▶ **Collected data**
....

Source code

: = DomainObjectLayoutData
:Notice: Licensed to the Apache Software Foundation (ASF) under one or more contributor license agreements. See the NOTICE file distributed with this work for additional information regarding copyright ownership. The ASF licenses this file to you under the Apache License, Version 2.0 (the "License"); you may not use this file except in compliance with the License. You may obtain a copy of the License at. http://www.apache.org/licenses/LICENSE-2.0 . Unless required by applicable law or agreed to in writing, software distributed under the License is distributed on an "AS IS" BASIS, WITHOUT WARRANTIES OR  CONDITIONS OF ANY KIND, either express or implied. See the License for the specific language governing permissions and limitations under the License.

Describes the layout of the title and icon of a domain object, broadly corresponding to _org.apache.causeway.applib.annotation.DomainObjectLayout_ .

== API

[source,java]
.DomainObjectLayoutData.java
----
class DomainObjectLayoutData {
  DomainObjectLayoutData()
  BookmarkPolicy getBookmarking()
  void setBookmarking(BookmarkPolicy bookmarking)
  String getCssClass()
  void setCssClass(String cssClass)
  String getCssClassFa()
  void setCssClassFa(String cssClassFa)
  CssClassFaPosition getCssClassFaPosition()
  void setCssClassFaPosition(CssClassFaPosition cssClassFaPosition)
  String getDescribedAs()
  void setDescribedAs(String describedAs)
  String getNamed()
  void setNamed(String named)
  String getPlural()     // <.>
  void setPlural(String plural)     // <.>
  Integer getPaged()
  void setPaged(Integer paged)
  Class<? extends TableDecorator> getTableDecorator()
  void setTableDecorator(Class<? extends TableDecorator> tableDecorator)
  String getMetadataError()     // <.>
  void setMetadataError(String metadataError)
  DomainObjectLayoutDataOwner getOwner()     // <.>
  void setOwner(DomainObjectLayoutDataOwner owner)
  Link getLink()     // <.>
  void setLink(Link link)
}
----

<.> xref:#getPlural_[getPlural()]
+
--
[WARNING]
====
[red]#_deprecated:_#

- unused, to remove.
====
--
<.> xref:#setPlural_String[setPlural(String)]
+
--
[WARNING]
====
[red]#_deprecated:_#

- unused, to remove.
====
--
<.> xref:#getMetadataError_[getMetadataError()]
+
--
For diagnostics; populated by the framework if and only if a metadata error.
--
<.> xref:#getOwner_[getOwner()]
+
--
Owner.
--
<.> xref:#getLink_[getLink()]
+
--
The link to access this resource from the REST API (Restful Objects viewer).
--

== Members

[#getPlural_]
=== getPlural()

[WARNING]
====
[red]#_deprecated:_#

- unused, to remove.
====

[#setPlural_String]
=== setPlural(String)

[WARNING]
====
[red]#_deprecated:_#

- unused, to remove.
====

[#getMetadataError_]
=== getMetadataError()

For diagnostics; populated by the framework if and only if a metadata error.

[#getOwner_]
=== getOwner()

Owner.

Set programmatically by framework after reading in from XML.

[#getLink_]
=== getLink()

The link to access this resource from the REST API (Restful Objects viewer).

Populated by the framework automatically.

....

▶ **Work to complete**
In your answer, repeat each of the records exactly.

▶ **Answer to the problem**
Source code

: = DomainObjectLayoutData
:Notice: Licensed to the Apache Software Foundation (ASF) under one or more contributor license agreements. See the NOTICE file distributed with this work for additional information regarding copyright ownership. The ASF licenses this file to you under the Apache License, Version 2.0 (the "License"); you may not use this file except in compliance with the License. You may obtain a copy of the License at. http://www.apache.org/licenses/LICENSE-2.0 . Unless required by applicable law or agreed to in writing, software distributed under the License is distributed on an "AS IS" BASIS, WITHOUT WARRANTIES OR  CONDITIONS OF ANY KIND, either express or implied. See the License for the specific language governing permissions and limitations under the License.

Describes the layout of the title and icon of a domain object, broadly corresponding to _org.apache.causeway.applib.annotation.DomainObjectLayout_ .

== API

[source,java]
.DomainObjectLayoutData.java
----
class DomainObjectLayoutData {
  DomainObjectLayoutData()
  BookmarkPolicy getBookmarking()
  void setBookmarking(BookmarkPolicy bookmarking)
  String getCssClass()
  void setCssClass(String cssClass)
  String getCssClassFa()
  void setCssClassFa(String cssClassFa)
  CssClassFaPosition getCssClassFaPosition()
  void setCssClassFaPosition(CssClassFaPosition cssClassFaPosition)
  String getDescribedAs()
  void setDescribedAs(String describedAs)
  String getNamed()
  void setNamed(String named)
  String getPlural()     // <.>
  void setPlural(String plural)     // <.>
  Integer getPaged()
  void setPaged(Integer paged)
  Class<? extends TableDecorator> getTableDecorator()
  void setTableDecorator(Class<? extends TableDecorator> tableDecorator)
  String getMetadataError()     // <.>
  void setMetadataError(String metadataError)
  DomainObjectLayoutDataOwner getOwner()     // <.>
  void setOwner(DomainObjectLayoutDataOwner owner)
  Link getLink()     // <.>
  void setLink(Link link)
}
----

<.> xref:#getPlural_[getPlural()]
+
--
[WARNING]
====
[red]#_deprecated:_#

- unused, to remove.
====
--
<.> xref:#setPlural_String[setPlural(String)]
+
--
[WARNING]
====
[red]#_deprecated:_#

- unused, to remove.
====
--
<.> xref:#getMetadataError_[getMetadataError()]
+
--
For diagnostics; populated by the framework if and only if a metadata error.
--
<.> xref:#getOwner_[getOwner()]
+
--
Owner.
--
<.> xref:#getLink_[getLink()]
+
--
The link to access this resource from the REST API (Restful Objects viewer).
--

== Members

[#getPlural_]
=== getPlural()

[WARNING]
====
[red]#_deprecated:_#

- unused, to remove.
====

[#setPlural_String]
=== setPlural(String)

[WARNING]
====
[red]#_deprecated:_#

- unused, to remove.
====

[#getMetadataError_]
=== getMetadataError()

For diagnostics; populated by the framework if and only if a metadata error.

[#getOwner_]
=== getOwner()

Owner.

Set programmatically by framework after reading in from XML.

[#getLink_]
=== getLink()

The link to access this resource from the REST API (Restful Objects viewer).

Populated by the framework automatically.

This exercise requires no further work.